------ GIVEN RECORDS ------

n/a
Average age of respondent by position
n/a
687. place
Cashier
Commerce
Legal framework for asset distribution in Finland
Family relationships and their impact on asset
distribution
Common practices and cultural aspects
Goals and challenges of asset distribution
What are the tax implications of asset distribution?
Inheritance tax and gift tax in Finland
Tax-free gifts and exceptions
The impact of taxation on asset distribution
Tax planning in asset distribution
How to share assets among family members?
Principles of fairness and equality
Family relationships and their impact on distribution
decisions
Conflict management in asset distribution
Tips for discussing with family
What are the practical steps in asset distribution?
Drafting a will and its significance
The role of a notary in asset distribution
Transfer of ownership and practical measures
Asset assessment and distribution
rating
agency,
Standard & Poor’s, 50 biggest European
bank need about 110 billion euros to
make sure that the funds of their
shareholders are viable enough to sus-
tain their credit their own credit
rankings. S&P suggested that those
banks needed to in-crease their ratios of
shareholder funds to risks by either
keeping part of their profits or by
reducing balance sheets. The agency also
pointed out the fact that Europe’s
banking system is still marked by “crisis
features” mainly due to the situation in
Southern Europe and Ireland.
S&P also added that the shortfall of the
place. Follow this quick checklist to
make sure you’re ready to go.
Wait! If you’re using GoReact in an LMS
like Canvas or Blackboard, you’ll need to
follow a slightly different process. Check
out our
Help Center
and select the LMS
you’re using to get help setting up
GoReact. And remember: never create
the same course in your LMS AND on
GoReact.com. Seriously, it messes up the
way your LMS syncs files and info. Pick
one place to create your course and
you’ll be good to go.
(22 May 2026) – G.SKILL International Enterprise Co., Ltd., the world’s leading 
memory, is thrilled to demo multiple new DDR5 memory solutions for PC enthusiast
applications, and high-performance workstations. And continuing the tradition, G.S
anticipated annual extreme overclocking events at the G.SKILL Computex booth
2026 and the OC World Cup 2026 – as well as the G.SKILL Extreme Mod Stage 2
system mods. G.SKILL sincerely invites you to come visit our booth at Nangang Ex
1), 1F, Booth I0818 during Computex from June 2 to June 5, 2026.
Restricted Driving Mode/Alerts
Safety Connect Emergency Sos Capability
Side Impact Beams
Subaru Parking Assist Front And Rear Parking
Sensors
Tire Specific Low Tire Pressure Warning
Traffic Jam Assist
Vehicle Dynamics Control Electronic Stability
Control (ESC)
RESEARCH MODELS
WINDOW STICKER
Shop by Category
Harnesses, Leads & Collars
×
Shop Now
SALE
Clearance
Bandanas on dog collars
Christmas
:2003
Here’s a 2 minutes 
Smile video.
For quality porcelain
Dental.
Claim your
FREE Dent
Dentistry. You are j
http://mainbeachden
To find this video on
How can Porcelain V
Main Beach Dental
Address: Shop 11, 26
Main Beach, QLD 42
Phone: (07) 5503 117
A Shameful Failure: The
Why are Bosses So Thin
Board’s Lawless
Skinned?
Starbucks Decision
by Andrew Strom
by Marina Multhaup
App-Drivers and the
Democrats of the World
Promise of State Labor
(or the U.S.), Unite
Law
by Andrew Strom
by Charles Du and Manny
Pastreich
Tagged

------

For the listing above, print only the lines starting at the line containing "keeping part of their profits or by" and ending at the line containing "memory, is thrilled", exactly, both included.

TASK OUTPUT.
keeping part of their profits or by
reducing balance sheets. The agency also
pointed out the fact that Europe’s
banking system is still marked by “crisis
features” mainly due to the situation in
Southern Europe and Ireland.
S&P also added that the shortfall of the
place. Follow this quick checklist to
make sure you’re ready to go.
Wait! If you’re using GoReact in an LMS
like Canvas or Blackboard, you’ll need to
follow a slightly different process. Check
out our
Help Center
and select the LMS
you’re using to get help setting up
GoReact. And remember: never create
the same course in your LMS AND on
GoReact.com. Seriously, it messes up the
way your LMS syncs files and info. Pick
one place to create your course and
you’ll be good to go.
(22 May 2026) – G.SKILL International Enterprise Co., Ltd., the world’s leading 
memory, is thrilled to demo multiple new DDR5 memory solutions for PC enthusiast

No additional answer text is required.